• Work required:
Reproduce the records below in full and word for word, excluding pictures.

===== Data under study

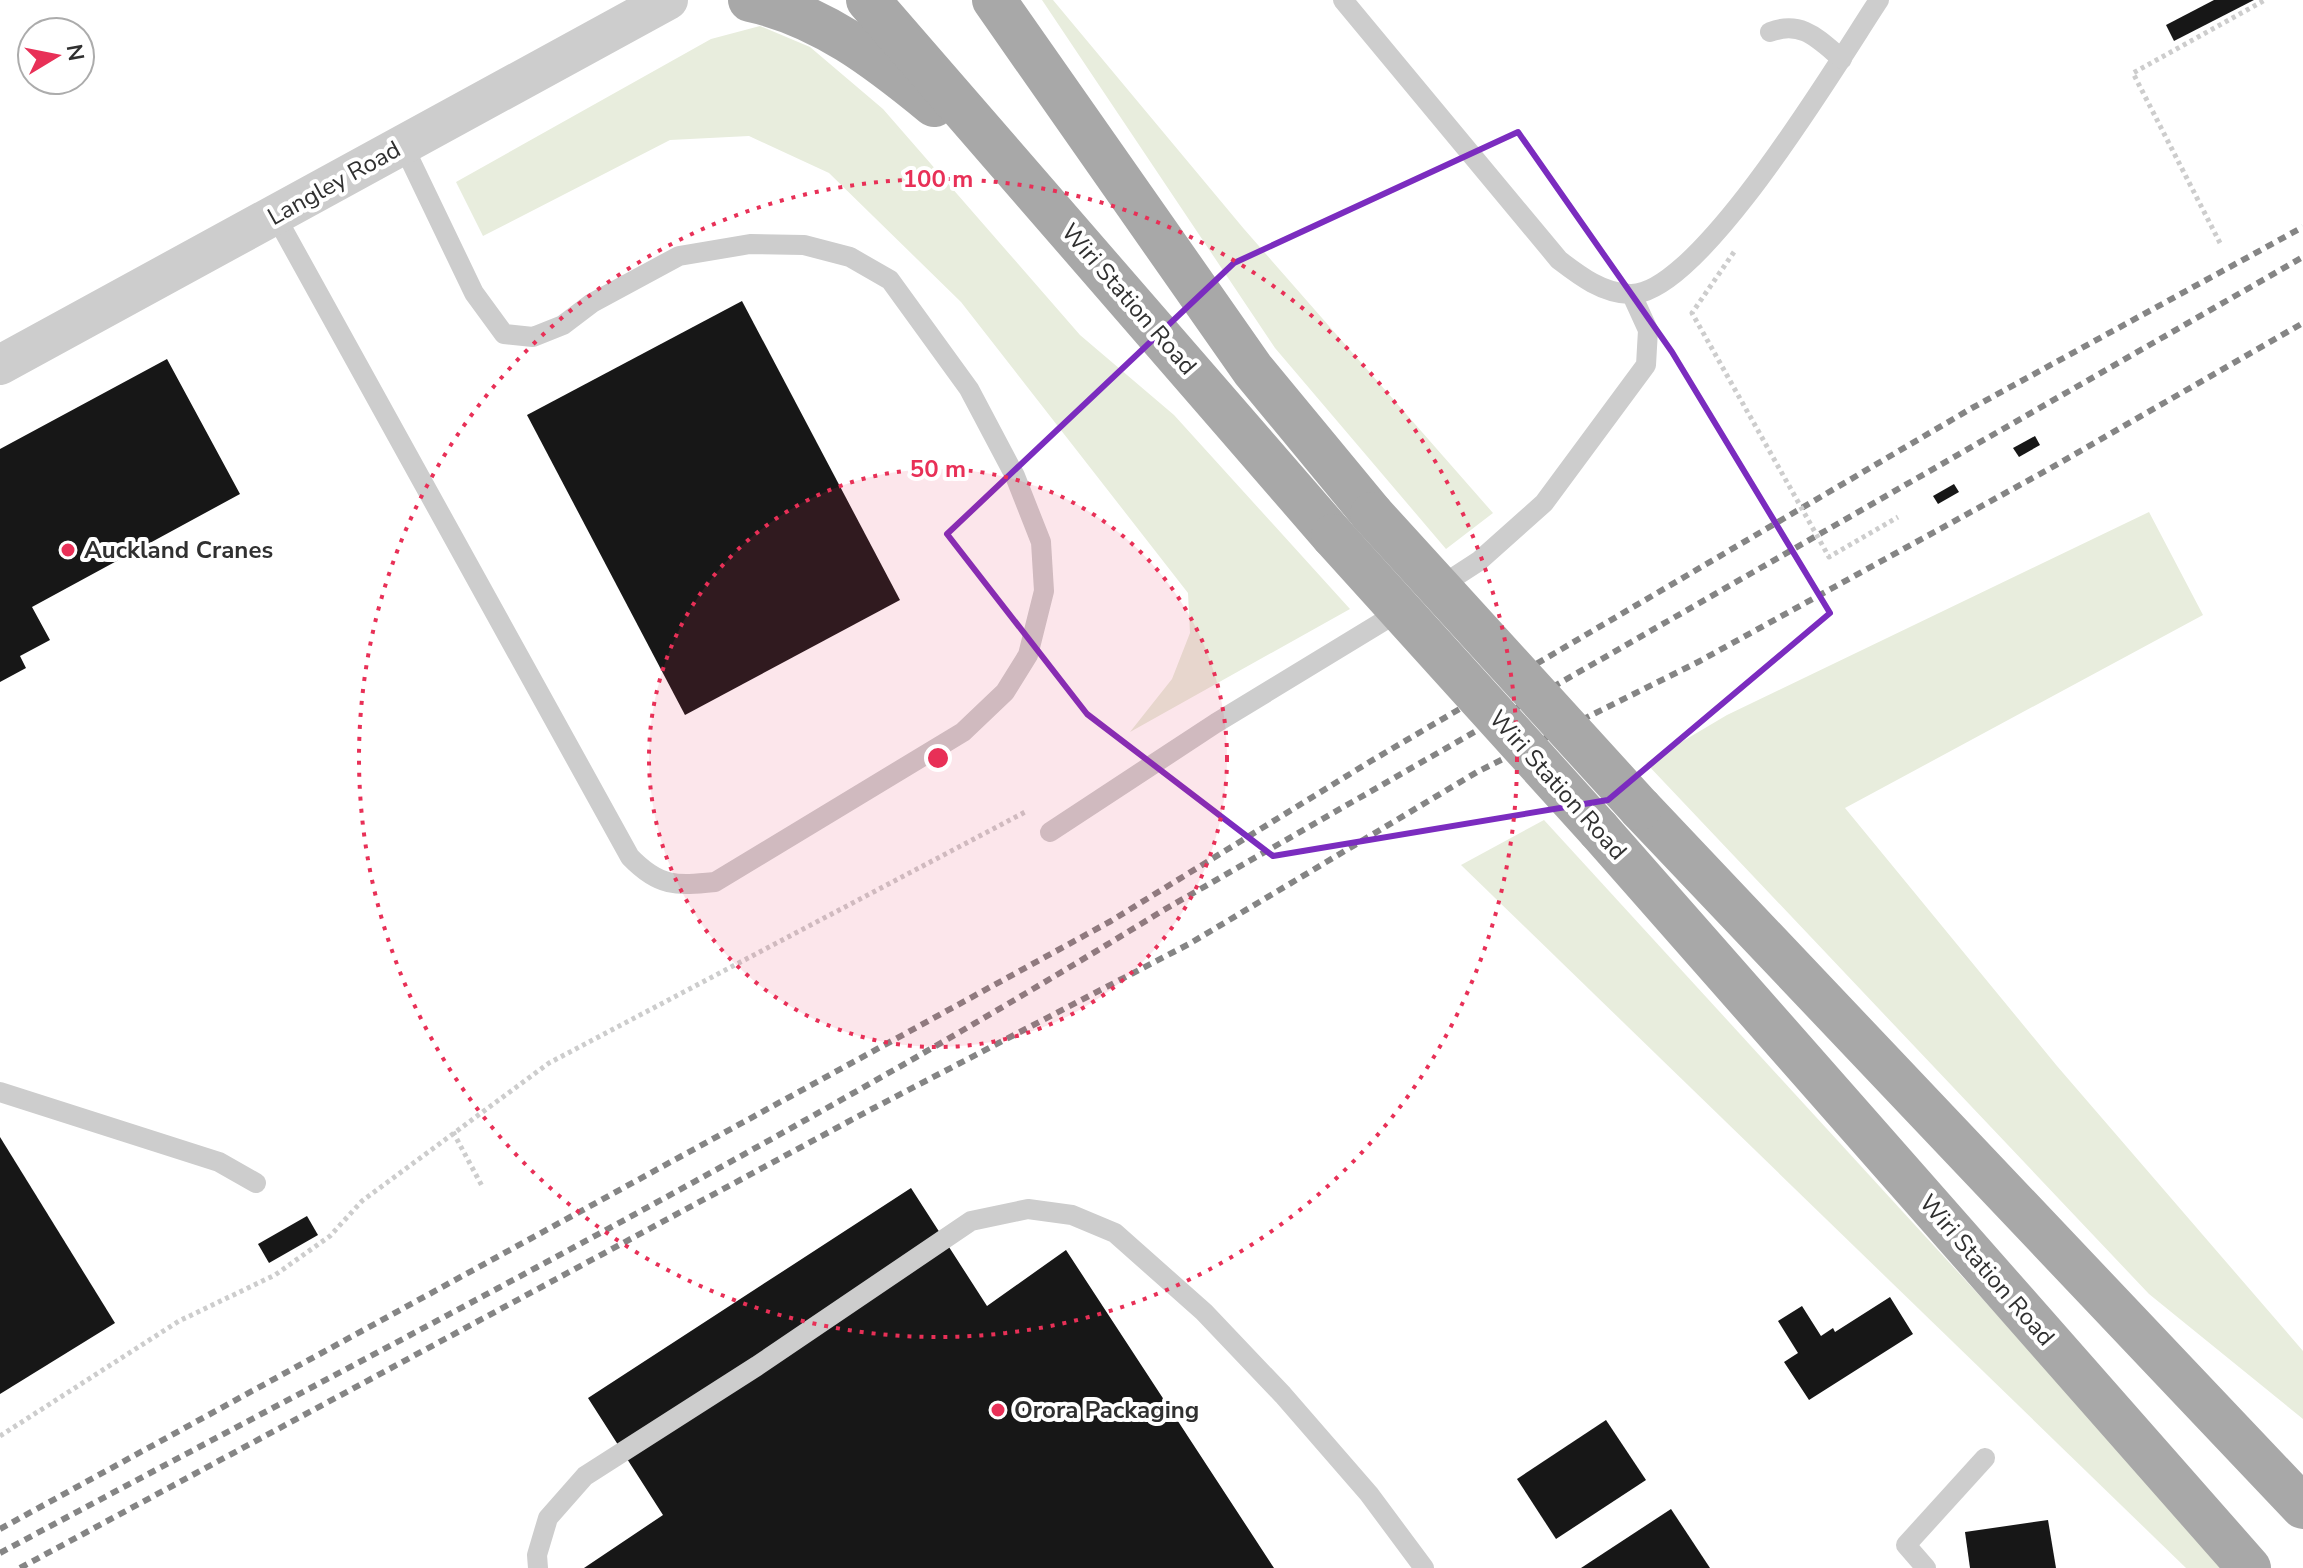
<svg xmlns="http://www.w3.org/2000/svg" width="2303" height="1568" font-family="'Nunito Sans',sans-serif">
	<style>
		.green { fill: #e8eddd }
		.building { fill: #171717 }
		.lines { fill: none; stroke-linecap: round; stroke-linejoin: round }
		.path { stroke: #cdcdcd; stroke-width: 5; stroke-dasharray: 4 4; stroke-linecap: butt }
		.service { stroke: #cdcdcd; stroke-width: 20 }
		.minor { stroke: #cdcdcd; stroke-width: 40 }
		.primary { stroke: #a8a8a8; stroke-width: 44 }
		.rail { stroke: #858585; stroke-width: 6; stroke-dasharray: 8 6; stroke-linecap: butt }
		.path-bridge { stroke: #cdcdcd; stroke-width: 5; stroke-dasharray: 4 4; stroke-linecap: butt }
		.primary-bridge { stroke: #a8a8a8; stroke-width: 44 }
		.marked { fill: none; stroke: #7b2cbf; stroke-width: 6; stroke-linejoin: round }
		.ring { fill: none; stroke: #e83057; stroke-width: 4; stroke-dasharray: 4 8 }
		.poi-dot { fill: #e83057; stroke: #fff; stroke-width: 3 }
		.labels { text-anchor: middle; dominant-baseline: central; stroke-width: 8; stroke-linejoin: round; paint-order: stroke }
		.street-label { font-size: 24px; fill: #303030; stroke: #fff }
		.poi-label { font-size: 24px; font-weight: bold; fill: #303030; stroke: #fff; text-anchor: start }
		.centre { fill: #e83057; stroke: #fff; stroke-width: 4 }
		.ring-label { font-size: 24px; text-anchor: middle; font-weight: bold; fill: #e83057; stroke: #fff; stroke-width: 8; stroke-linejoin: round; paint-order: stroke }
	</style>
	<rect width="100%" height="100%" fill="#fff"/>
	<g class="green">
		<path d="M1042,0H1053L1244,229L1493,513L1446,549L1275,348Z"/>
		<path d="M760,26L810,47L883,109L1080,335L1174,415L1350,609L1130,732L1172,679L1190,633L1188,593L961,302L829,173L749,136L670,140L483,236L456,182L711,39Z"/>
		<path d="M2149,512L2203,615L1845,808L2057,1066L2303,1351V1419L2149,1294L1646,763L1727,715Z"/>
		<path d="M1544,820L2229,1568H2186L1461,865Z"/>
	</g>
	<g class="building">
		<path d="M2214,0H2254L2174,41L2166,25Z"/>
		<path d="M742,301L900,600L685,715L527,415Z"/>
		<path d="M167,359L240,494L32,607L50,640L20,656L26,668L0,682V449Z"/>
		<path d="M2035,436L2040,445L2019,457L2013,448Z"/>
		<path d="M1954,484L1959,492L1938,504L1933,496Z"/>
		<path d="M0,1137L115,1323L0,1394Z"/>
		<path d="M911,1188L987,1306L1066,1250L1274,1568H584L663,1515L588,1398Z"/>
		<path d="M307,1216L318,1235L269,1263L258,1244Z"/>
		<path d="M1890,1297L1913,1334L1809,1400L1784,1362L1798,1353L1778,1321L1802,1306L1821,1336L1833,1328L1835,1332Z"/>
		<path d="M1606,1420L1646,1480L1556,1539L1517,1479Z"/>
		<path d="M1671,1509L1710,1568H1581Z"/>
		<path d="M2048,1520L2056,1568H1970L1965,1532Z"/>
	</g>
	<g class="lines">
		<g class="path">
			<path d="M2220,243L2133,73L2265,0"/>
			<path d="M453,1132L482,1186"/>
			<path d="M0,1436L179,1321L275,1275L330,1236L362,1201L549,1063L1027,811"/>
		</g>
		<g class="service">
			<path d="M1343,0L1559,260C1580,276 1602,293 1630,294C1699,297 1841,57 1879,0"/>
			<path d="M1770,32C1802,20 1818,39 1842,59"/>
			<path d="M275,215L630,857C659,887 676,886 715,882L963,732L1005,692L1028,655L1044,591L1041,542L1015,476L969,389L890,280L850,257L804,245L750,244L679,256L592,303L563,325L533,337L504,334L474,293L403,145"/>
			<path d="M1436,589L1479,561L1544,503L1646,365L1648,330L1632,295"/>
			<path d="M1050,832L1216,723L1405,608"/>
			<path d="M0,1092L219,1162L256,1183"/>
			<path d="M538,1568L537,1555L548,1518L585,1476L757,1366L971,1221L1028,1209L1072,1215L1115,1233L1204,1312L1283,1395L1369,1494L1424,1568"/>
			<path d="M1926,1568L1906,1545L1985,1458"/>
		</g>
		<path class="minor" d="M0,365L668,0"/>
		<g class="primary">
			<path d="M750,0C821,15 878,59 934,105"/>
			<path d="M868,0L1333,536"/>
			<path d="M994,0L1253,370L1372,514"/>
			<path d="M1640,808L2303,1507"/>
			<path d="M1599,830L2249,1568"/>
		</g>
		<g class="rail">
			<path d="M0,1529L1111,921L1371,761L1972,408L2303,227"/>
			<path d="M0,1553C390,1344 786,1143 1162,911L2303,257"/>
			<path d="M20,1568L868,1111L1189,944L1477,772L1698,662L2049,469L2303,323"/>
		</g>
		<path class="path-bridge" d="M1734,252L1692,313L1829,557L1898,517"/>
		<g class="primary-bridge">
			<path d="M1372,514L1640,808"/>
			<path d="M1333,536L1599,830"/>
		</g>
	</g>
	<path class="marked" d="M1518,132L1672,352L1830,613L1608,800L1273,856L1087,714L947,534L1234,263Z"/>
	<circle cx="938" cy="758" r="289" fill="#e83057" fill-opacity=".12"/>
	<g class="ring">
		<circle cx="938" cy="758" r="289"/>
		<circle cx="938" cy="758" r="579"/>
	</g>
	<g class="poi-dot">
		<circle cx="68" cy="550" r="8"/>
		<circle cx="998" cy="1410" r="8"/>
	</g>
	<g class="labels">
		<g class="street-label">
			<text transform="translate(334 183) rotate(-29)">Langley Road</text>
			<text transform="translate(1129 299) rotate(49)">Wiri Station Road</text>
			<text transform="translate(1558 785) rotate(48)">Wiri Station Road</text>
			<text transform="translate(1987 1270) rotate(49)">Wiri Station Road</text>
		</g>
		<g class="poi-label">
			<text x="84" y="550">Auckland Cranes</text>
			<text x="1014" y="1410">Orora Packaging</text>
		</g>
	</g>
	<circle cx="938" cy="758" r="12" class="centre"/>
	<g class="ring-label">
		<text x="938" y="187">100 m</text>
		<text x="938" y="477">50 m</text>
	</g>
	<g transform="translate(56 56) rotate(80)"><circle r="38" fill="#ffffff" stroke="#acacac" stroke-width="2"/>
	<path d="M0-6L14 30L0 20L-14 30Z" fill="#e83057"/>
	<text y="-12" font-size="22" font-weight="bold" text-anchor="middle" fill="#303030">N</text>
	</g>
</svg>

==========

• Result of the exercise:
<svg xmlns="http://www.w3.org/2000/svg" width="2303" height="1568" font-family="'Nunito Sans',sans-serif">
	<style>
		.green { fill: #e8eddd }
		.building { fill: #171717 }
		.lines { fill: none; stroke-linecap: round; stroke-linejoin: round }
		.path { stroke: #cdcdcd; stroke-width: 5; stroke-dasharray: 4 4; stroke-linecap: butt }
		.service { stroke: #cdcdcd; stroke-width: 20 }
		.minor { stroke: #cdcdcd; stroke-width: 40 }
		.primary { stroke: #a8a8a8; stroke-width: 44 }
		.rail { stroke: #858585; stroke-width: 6; stroke-dasharray: 8 6; stroke-linecap: butt }
		.path-bridge { stroke: #cdcdcd; stroke-width: 5; stroke-dasharray: 4 4; stroke-linecap: butt }
		.primary-bridge { stroke: #a8a8a8; stroke-width: 44 }
		.marked { fill: none; stroke: #7b2cbf; stroke-width: 6; stroke-linejoin: round }
		.ring { fill: none; stroke: #e83057; stroke-width: 4; stroke-dasharray: 4 8 }
		.poi-dot { fill: #e83057; stroke: #fff; stroke-width: 3 }
		.labels { text-anchor: middle; dominant-baseline: central; stroke-width: 8; stroke-linejoin: round; paint-order: stroke }
		.street-label { font-size: 24px; fill: #303030; stroke: #fff }
		.poi-label { font-size: 24px; font-weight: bold; fill: #303030; stroke: #fff; text-anchor: start }
		.centre { fill: #e83057; stroke: #fff; stroke-width: 4 }
		.ring-label { font-size: 24px; text-anchor: middle; font-weight: bold; fill: #e83057; stroke: #fff; stroke-width: 8; stroke-linejoin: round; paint-order: stroke }
	</style>
	<rect width="100%" height="100%" fill="#fff"/>
	<g class="green">
		<path d="M1042,0H1053L1244,229L1493,513L1446,549L1275,348Z"/>
		<path d="M760,26L810,47L883,109L1080,335L1174,415L1350,609L1130,732L1172,679L1190,633L1188,593L961,302L829,173L749,136L670,140L483,236L456,182L711,39Z"/>
		<path d="M2149,512L2203,615L1845,808L2057,1066L2303,1351V1419L2149,1294L1646,763L1727,715Z"/>
		<path d="M1544,820L2229,1568H2186L1461,865Z"/>
	</g>
	<g class="building">
		<path d="M2214,0H2254L2174,41L2166,25Z"/>
		<path d="M742,301L900,600L685,715L527,415Z"/>
		<path d="M167,359L240,494L32,607L50,640L20,656L26,668L0,682V449Z"/>
		<path d="M2035,436L2040,445L2019,457L2013,448Z"/>
		<path d="M1954,484L1959,492L1938,504L1933,496Z"/>
		<path d="M0,1137L115,1323L0,1394Z"/>
		<path d="M911,1188L987,1306L1066,1250L1274,1568H584L663,1515L588,1398Z"/>
		<path d="M307,1216L318,1235L269,1263L258,1244Z"/>
		<path d="M1890,1297L1913,1334L1809,1400L1784,1362L1798,1353L1778,1321L1802,1306L1821,1336L1833,1328L1835,1332Z"/>
		<path d="M1606,1420L1646,1480L1556,1539L1517,1479Z"/>
		<path d="M1671,1509L1710,1568H1581Z"/>
		<path d="M2048,1520L2056,1568H1970L1965,1532Z"/>
	</g>
	<g class="lines">
		<g class="path">
			<path d="M2220,243L2133,73L2265,0"/>
			<path d="M453,1132L482,1186"/>
			<path d="M0,1436L179,1321L275,1275L330,1236L362,1201L549,1063L1027,811"/>
		</g>
		<g class="service">
			<path d="M1343,0L1559,260C1580,276 1602,293 1630,294C1699,297 1841,57 1879,0"/>
			<path d="M1770,32C1802,20 1818,39 1842,59"/>
			<path d="M275,215L630,857C659,887 676,886 715,882L963,732L1005,692L1028,655L1044,591L1041,542L1015,476L969,389L890,280L850,257L804,245L750,244L679,256L592,303L563,325L533,337L504,334L474,293L403,145"/>
			<path d="M1436,589L1479,561L1544,503L1646,365L1648,330L1632,295"/>
			<path d="M1050,832L1216,723L1405,608"/>
			<path d="M0,1092L219,1162L256,1183"/>
			<path d="M538,1568L537,1555L548,1518L585,1476L757,1366L971,1221L1028,1209L1072,1215L1115,1233L1204,1312L1283,1395L1369,1494L1424,1568"/>
			<path d="M1926,1568L1906,1545L1985,1458"/>
		</g>
		<path class="minor" d="M0,365L668,0"/>
		<g class="primary">
			<path d="M750,0C821,15 878,59 934,105"/>
			<path d="M868,0L1333,536"/>
			<path d="M994,0L1253,370L1372,514"/>
			<path d="M1640,808L2303,1507"/>
			<path d="M1599,830L2249,1568"/>
		</g>
		<g class="rail">
			<path d="M0,1529L1111,921L1371,761L1972,408L2303,227"/>
			<path d="M0,1553C390,1344 786,1143 1162,911L2303,257"/>
			<path d="M20,1568L868,1111L1189,944L1477,772L1698,662L2049,469L2303,323"/>
		</g>
		<path class="path-bridge" d="M1734,252L1692,313L1829,557L1898,517"/>
		<g class="primary-bridge">
			<path d="M1372,514L1640,808"/>
			<path d="M1333,536L1599,830"/>
		</g>
	</g>
	<path class="marked" d="M1518,132L1672,352L1830,613L1608,800L1273,856L1087,714L947,534L1234,263Z"/>
	<circle cx="938" cy="758" r="289" fill="#e83057" fill-opacity=".12"/>
	<g class="ring">
		<circle cx="938" cy="758" r="289"/>
		<circle cx="938" cy="758" r="579"/>
	</g>
	<g class="poi-dot">
		<circle cx="68" cy="550" r="8"/>
		<circle cx="998" cy="1410" r="8"/>
	</g>
	<g class="labels">
		<g class="street-label">
			<text transform="translate(334 183) rotate(-29)">Langley Road</text>
			<text transform="translate(1129 299) rotate(49)">Wiri Station Road</text>
			<text transform="translate(1558 785) rotate(48)">Wiri Station Road</text>
			<text transform="translate(1987 1270) rotate(49)">Wiri Station Road</text>
		</g>
		<g class="poi-label">
			<text x="84" y="550">Auckland Cranes</text>
			<text x="1014" y="1410">Orora Packaging</text>
		</g>
	</g>
	<circle cx="938" cy="758" r="12" class="centre"/>
	<g class="ring-label">
		<text x="938" y="187">100 m</text>
		<text x="938" y="477">50 m</text>
	</g>
	<g transform="translate(56 56) rotate(80)"><circle r="38" fill="#ffffff" stroke="#acacac" stroke-width="2"/>
	<path d="M0-6L14 30L0 20L-14 30Z" fill="#e83057"/>
	<text y="-12" font-size="22" font-weight="bold" text-anchor="middle" fill="#303030">N</text>
	</g>
</svg>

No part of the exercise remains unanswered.